Impactos da pandemia no sistema carcerário brasileiro
Enviada em 25/04/2021
Ocupando o terceiro lugar no ranking de países com maior número de presos no mundo, e apresentando uma superlotação que chega aos assustadores 300%, foi previsível o calamitante impacto causado pela pandemia do Coronavírus nas prisões brasileiras. Seja pela falta de produtos básicos ou pela mentalidade excludente, a contaminação do novo vírus nos presídios cresce a cada dia, causando fuga em massa e alastrando a doença para todo o resto da sociedade.
O Massacre do Carandiru de 1992, ocorrido na Casa de Dentenção de São Paulo, é um exemplo da superlotação e do descaso com o sistema carcerário brasileiro e que se perpetua hodiernamente. Como consequência disso, a má ventilação e aglomerações se tornam inevitáveis, deixando o ambiente propício para a propagação do vírus. Além disso, nota-se a falta de intens básicos de higiene, como sabonetes e até mesmo de água, que somados com a deficiente assistêcia médica acarretou em uma contaminação em massa e fugas dos detentos.

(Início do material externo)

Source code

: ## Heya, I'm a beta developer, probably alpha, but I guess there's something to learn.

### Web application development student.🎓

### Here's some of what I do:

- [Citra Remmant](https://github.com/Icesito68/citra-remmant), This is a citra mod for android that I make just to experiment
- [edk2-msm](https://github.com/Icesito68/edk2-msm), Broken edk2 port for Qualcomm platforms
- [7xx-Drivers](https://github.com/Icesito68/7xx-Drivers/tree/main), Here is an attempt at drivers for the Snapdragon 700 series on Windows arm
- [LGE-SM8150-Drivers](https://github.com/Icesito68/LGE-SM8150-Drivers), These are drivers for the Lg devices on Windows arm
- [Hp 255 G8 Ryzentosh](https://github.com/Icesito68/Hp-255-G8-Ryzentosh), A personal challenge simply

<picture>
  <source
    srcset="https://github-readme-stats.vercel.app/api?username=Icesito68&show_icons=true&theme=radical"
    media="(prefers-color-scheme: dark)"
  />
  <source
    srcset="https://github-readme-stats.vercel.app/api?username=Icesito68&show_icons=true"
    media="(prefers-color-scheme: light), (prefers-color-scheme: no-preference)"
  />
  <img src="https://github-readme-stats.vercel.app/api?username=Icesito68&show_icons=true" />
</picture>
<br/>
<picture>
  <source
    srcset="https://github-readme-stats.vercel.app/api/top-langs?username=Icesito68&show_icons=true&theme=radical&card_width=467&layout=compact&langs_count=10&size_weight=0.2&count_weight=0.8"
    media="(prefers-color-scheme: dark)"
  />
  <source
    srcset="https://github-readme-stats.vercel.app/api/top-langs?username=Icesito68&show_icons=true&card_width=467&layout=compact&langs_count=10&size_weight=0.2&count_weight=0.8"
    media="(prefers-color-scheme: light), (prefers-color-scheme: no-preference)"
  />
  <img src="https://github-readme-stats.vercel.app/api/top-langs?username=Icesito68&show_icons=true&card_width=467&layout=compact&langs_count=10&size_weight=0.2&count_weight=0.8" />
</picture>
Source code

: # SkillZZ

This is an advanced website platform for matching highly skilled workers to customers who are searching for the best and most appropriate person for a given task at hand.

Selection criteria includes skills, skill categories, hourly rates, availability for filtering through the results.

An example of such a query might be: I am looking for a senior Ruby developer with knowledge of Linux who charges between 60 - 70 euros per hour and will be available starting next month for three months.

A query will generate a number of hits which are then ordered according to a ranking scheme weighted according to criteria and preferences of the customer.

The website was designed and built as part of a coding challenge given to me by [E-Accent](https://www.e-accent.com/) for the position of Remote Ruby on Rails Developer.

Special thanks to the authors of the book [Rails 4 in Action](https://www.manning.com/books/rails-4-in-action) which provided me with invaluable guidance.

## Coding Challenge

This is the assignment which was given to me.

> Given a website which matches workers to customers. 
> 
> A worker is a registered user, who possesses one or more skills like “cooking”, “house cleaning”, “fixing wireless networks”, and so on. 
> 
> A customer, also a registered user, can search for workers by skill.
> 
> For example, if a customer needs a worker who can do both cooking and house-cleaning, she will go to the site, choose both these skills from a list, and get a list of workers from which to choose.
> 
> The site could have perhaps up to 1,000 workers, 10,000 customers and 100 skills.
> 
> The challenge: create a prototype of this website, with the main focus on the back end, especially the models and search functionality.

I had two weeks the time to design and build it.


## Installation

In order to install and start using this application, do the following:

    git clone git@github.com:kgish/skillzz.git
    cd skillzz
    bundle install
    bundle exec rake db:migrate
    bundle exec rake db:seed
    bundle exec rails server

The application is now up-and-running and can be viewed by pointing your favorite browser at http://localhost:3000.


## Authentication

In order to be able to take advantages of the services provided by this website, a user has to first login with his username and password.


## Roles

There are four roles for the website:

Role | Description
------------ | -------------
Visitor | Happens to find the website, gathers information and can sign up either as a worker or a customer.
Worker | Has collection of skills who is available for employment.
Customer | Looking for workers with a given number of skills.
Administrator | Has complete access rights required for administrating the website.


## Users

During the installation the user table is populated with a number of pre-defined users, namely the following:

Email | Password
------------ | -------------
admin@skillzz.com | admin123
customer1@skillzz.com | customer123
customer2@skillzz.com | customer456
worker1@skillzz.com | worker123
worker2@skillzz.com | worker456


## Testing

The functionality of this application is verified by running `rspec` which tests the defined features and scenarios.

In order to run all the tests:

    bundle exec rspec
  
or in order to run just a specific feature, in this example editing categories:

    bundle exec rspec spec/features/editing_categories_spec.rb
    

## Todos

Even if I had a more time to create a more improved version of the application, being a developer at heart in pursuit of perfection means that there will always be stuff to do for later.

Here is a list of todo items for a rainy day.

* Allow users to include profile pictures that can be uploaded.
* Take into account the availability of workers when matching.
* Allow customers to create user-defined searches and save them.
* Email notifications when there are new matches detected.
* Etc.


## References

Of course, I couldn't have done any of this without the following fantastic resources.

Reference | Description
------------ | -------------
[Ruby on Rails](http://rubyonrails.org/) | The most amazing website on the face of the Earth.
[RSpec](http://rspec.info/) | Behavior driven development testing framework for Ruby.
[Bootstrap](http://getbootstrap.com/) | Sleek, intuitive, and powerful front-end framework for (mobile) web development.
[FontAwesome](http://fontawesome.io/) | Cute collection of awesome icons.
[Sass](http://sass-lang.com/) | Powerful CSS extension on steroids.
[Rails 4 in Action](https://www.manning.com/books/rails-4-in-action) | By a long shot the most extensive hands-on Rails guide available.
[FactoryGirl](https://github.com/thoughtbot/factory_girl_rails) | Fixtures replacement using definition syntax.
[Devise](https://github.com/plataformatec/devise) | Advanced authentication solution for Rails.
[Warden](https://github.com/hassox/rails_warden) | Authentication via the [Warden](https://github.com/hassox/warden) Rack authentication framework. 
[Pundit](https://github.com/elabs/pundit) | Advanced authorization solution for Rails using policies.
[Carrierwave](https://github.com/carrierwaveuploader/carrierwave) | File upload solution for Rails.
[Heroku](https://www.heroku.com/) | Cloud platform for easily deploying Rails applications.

Ademais, é inquestionável a mentalidade de higienização social atuante, colocando os presidiários à margem da soiedade e promovendo uma espécie de apartheid. Contudo, a ideia de que estes não causam a transmissão do vírus para o exterior prisional é errônea, haja vista o fluxo de funcionários, o abastecimento e as visitas aos detentos, alastrando, dessa forma, a Covid-19 por toda a sociedade.
Logo, afim de atenuar os significativos impactos pandêmicos no Brasil, o Departamento Penitenciário Nacional, junto a Vigilância Sanitária, devem oferecer condições adequadas aos presidiários, como boa alimentação e produtos de higiene, além de diminuir a quantidade de pessoas por cela, através de prisões domiciliares, principalmente à aqueles que se enquadram no grupo de risco da doença. Dessa forma, é possível atenuar os impactos dessa Pandemia no país, respeitando os Direito Humanos Universais.